Scan the entries for the word "code". Every line that has it should be copied.

Collected data
»»

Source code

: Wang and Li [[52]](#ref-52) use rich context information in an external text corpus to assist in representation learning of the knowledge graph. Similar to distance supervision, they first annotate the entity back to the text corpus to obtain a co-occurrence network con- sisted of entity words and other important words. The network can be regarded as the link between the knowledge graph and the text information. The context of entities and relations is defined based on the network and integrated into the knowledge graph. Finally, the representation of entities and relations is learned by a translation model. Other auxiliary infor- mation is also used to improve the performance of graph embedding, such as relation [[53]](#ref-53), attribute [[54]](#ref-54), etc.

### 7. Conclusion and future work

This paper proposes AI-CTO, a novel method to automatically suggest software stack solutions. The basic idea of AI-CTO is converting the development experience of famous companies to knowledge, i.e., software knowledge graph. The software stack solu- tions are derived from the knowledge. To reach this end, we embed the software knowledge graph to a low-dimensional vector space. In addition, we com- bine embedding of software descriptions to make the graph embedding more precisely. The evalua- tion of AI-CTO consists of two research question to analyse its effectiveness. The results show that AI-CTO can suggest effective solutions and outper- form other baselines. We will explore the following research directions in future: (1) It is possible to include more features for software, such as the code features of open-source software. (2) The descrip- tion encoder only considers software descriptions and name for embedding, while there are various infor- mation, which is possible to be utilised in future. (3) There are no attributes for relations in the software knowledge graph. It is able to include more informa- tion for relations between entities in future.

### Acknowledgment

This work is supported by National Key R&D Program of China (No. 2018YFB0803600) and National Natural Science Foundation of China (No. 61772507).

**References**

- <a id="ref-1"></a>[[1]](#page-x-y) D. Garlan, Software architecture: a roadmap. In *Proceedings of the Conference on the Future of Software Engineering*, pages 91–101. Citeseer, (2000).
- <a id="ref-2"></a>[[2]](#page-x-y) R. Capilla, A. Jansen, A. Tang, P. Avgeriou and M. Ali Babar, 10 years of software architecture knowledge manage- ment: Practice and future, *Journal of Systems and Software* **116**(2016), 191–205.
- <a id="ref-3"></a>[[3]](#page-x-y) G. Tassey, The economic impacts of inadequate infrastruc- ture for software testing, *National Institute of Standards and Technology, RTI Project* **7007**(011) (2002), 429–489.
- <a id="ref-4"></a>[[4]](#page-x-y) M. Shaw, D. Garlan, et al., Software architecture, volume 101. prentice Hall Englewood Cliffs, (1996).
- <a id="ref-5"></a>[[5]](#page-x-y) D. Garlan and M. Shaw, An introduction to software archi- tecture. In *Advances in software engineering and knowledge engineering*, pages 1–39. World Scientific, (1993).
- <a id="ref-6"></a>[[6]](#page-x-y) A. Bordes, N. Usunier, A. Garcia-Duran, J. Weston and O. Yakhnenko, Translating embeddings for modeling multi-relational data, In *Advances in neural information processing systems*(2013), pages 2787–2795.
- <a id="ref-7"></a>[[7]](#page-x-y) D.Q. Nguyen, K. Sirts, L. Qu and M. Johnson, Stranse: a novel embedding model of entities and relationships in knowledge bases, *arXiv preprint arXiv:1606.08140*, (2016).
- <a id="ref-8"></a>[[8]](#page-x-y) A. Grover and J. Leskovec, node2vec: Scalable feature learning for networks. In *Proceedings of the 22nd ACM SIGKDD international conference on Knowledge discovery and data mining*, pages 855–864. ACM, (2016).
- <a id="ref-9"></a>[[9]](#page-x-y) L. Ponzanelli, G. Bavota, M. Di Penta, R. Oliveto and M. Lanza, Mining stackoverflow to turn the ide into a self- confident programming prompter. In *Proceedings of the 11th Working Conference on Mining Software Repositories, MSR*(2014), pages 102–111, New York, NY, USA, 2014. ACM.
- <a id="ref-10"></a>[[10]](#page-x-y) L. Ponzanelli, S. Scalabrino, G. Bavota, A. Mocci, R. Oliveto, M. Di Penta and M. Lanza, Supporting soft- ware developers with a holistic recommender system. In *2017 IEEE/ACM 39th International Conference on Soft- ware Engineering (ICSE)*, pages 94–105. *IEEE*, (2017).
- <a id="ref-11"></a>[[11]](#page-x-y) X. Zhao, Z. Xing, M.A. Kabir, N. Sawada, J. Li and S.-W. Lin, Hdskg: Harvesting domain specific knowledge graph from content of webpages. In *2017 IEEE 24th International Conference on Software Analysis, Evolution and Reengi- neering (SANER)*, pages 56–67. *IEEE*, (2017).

««

• [ANSWER BOX]
Source code
This paper proposes AI-CTO, a novel method to automatically suggest software stack solutions. The basic idea of AI-CTO is converting the development experience of famous companies to knowledge, i.e., software knowledge graph. The software stack solu- tions are derived from the knowledge. To reach this end, we embed the software knowledge graph to a low-dimensional vector space. In addition, we com- bine embedding of software descriptions to make the graph embedding more precisely. The evalua- tion of AI-CTO consists of two research question to analyse its effectiveness. The results show that AI-CTO can suggest effective solutions and outper- form other baselines. We will explore the following research directions in future: (1) It is possible to include more features for software, such as the code features of open-source software. (2) The descrip- tion encoder only considers software descriptions and name for embedding, while there are various infor- mation, which is possible to be utilised in future. (3) There are no attributes for relations in the software knowledge graph. It is able to include more informa- tion for relations between entities in future.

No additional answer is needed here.